Task details ▸
The required output is the exact run of lines below that opens at the line with "middle tip: (57, 365)" and closes at the line with "thumb tip: (120, 124)".

Excerpts from a dataset
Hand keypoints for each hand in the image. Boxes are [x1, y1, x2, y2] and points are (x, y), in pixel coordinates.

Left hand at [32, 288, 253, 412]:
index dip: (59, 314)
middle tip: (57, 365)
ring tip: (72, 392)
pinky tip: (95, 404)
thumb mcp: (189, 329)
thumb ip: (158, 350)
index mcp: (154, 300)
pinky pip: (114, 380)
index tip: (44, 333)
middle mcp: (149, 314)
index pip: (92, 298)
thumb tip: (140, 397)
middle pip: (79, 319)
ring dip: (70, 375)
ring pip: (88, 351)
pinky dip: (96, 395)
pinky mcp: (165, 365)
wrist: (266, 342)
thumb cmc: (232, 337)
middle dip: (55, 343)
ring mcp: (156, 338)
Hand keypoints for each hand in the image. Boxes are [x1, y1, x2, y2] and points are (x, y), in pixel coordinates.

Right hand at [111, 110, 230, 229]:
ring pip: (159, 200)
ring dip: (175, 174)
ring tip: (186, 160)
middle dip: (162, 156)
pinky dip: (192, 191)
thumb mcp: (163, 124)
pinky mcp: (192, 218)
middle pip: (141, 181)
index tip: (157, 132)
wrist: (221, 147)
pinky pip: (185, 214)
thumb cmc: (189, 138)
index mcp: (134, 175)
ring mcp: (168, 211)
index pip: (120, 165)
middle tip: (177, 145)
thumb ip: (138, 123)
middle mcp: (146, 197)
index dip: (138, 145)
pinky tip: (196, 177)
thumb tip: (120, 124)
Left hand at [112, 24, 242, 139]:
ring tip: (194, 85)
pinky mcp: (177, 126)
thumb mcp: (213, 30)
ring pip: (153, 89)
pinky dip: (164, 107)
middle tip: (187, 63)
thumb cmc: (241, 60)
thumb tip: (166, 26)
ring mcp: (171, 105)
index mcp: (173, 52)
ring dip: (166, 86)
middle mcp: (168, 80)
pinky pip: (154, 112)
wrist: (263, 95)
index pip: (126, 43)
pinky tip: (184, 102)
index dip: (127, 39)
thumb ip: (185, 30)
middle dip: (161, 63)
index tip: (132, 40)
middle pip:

Your response ▸
middle tip: (57, 365)
ring tip: (72, 392)
pinky tip: (95, 404)
thumb mcp: (189, 329)
thumb ip: (158, 350)
index mcp: (154, 300)
pinky pip: (114, 380)
index tip: (44, 333)
middle mcp: (149, 314)
index pip: (92, 298)
thumb tip: (140, 397)
middle pip: (79, 319)
ring dip: (70, 375)
ring pip: (88, 351)
pinky dip: (96, 395)
pinky mcp: (165, 365)
wrist: (266, 342)
thumb cmc: (232, 337)
middle dip: (55, 343)
ring mcp: (156, 338)
Hand keypoints for each hand in the image. Boxes are [x1, y1, x2, y2] and points are (x, y), in pixel coordinates.

Right hand at [111, 110, 230, 229]:
ring pip: (159, 200)
ring dip: (175, 174)
ring tip: (186, 160)
middle dip: (162, 156)
pinky dip: (192, 191)
thumb mcp: (163, 124)
pinky mcp: (192, 218)
middle pip: (141, 181)
index tip: (157, 132)
wrist: (221, 147)
pinky pip: (185, 214)
thumb cmc: (189, 138)
index mcp: (134, 175)
ring mcp: (168, 211)
index pip: (120, 165)
middle tip: (177, 145)
thumb ip: (138, 123)
middle mcp: (146, 197)
index dip: (138, 145)
pinky tip: (196, 177)
thumb tip: (120, 124)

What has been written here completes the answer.